§ Exercise directions: Of the entries below, restate word for word only the section that runs from the line with "left elbow: (241, 194, 20)" to the line with "right ankle: (275, 225, 24)", counting both ends.

Keypoint text descriptions
= = = = = = =

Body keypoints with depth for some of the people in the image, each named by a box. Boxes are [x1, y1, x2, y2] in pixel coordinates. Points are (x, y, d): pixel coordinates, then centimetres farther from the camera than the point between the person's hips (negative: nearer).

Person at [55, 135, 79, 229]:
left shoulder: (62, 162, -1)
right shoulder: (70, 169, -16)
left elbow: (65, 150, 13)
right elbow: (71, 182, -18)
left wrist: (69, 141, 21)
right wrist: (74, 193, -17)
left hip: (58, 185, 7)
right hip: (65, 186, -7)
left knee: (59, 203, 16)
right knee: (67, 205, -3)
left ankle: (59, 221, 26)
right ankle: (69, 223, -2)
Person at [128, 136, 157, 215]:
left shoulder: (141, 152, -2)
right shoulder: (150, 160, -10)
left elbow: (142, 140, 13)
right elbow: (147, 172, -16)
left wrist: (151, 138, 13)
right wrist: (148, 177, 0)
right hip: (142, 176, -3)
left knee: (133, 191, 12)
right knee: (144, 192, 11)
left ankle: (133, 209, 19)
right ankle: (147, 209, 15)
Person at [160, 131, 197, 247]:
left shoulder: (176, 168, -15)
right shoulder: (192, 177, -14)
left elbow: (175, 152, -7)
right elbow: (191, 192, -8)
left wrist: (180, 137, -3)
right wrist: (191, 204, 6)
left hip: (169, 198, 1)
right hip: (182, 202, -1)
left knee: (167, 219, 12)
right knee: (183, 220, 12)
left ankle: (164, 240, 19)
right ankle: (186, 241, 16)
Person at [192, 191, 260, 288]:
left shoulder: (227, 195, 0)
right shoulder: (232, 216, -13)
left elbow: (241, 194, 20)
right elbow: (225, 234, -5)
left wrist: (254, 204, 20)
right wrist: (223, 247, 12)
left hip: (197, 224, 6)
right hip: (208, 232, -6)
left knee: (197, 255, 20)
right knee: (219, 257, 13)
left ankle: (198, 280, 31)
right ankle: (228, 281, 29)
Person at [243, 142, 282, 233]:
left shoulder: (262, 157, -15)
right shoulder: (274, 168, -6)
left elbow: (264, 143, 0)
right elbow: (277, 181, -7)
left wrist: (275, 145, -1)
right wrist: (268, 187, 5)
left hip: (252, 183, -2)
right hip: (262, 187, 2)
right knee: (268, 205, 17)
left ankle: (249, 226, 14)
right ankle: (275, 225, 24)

= = = = = = =

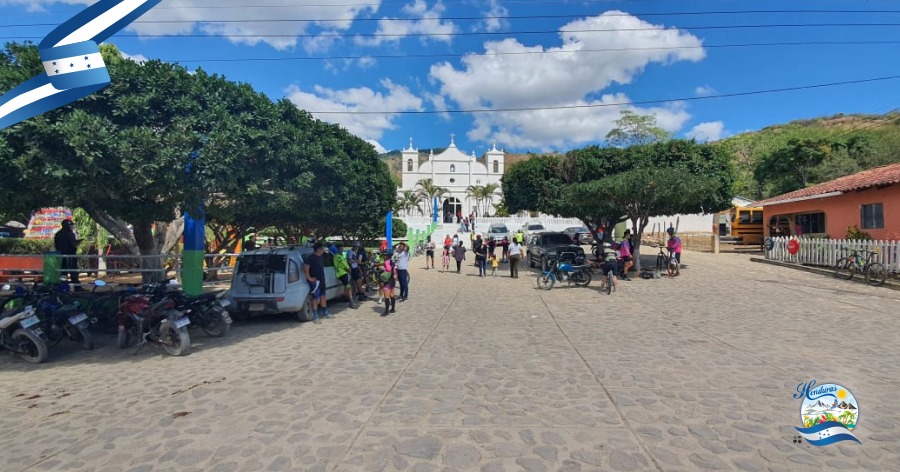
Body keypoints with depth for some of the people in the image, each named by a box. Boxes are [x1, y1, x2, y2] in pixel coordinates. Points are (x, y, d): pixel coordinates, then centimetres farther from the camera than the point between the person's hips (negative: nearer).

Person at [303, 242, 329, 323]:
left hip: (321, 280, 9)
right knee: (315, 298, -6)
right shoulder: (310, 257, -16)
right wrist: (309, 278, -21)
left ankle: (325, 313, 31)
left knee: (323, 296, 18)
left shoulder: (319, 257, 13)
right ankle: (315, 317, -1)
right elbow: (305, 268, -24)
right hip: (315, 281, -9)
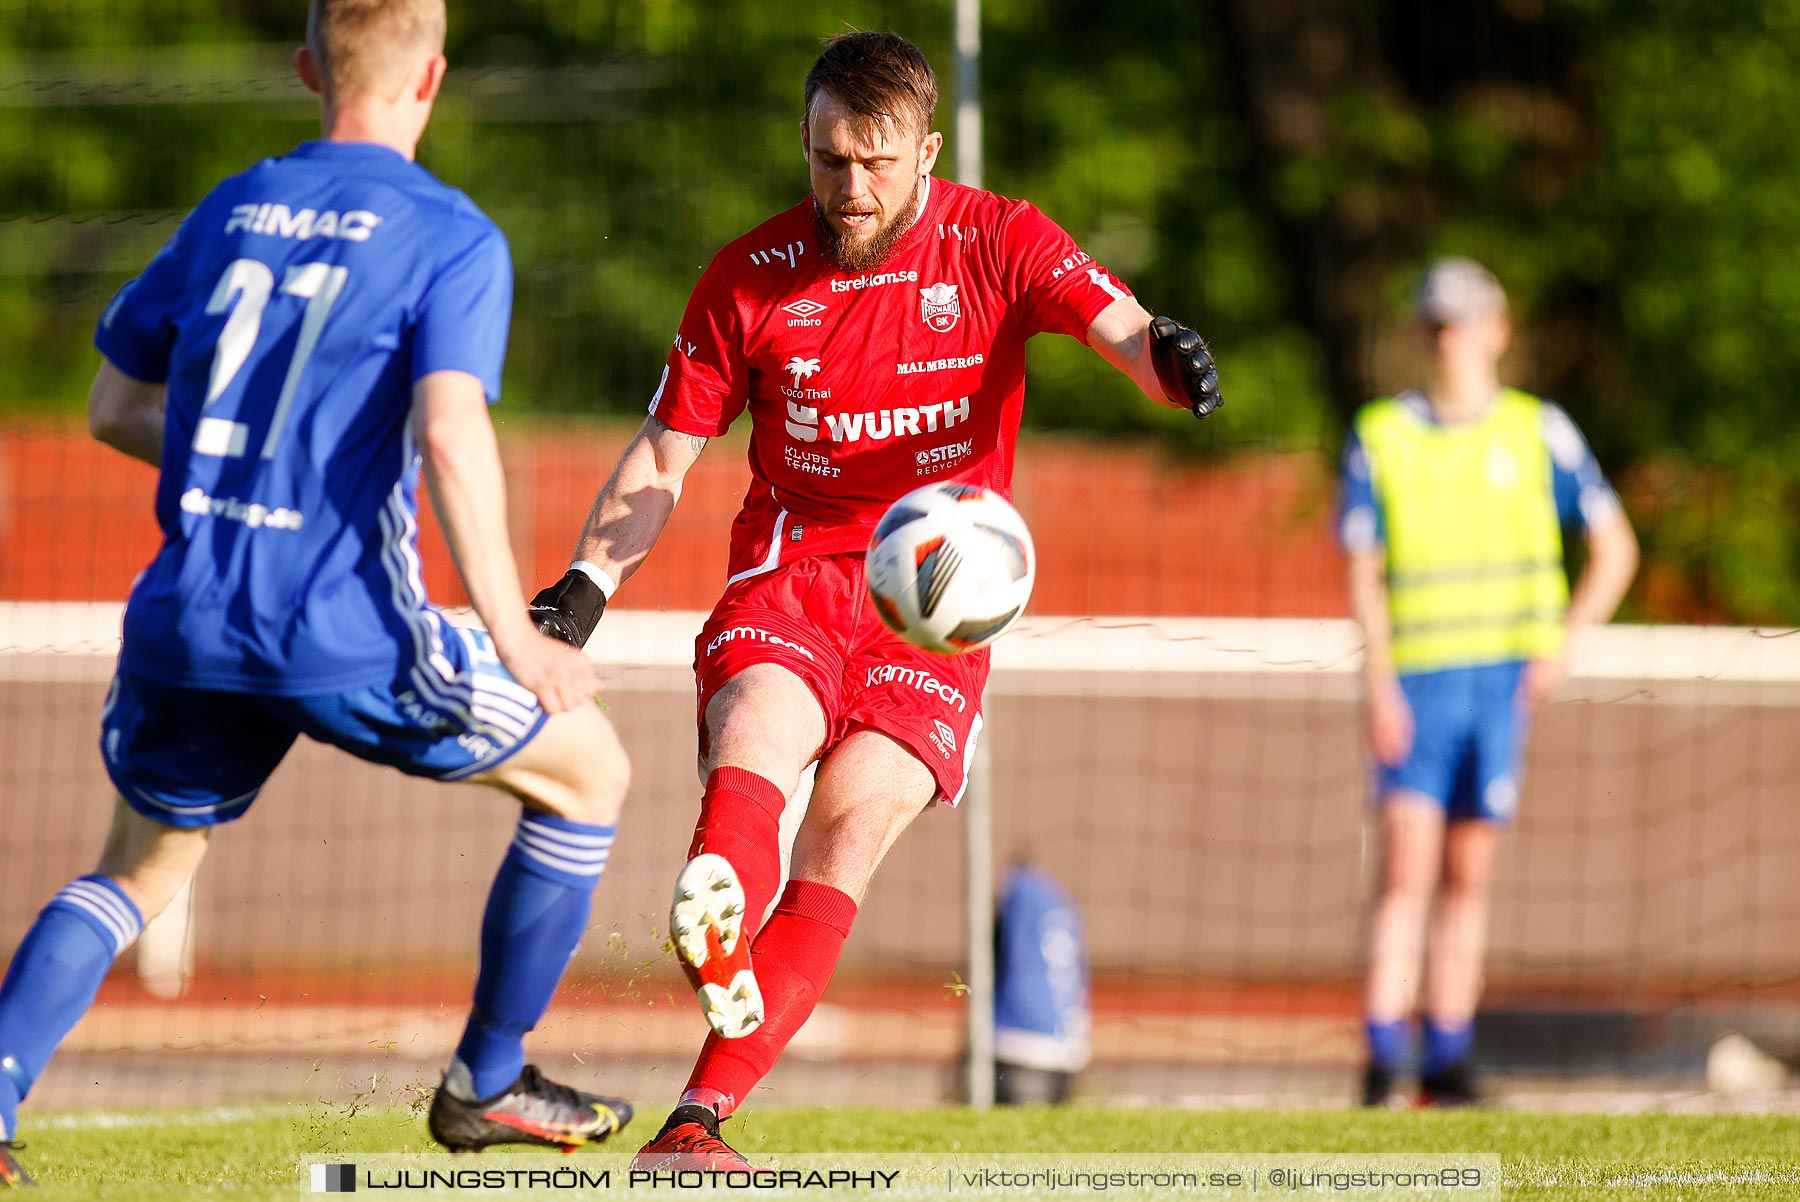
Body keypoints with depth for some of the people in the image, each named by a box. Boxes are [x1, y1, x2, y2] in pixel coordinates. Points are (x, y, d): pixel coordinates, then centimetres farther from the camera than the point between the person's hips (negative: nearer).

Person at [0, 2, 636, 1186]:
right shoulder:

= = = = = = =

§ Solution for this problem:
left elbow: (241, 194, 20)
right elbow: (225, 234, -5)
left wrist: (254, 204, 20)
right wrist: (223, 247, 12)
left hip: (197, 224, 6)
right hip: (208, 232, -6)
left knee: (197, 255, 20)
right knee: (219, 257, 13)
left ankle: (198, 280, 31)
right ankle: (228, 281, 29)
Person at [243, 142, 282, 233]:
left shoulder: (262, 157, -15)
right shoulder: (274, 168, -6)
left elbow: (264, 143, 0)
right elbow: (277, 181, -7)
left wrist: (275, 145, -1)
right wrist: (268, 187, 5)
left hip: (252, 183, -2)
right hip: (262, 187, 2)
right knee: (268, 205, 17)
left ankle: (249, 226, 14)
right ankle: (275, 225, 24)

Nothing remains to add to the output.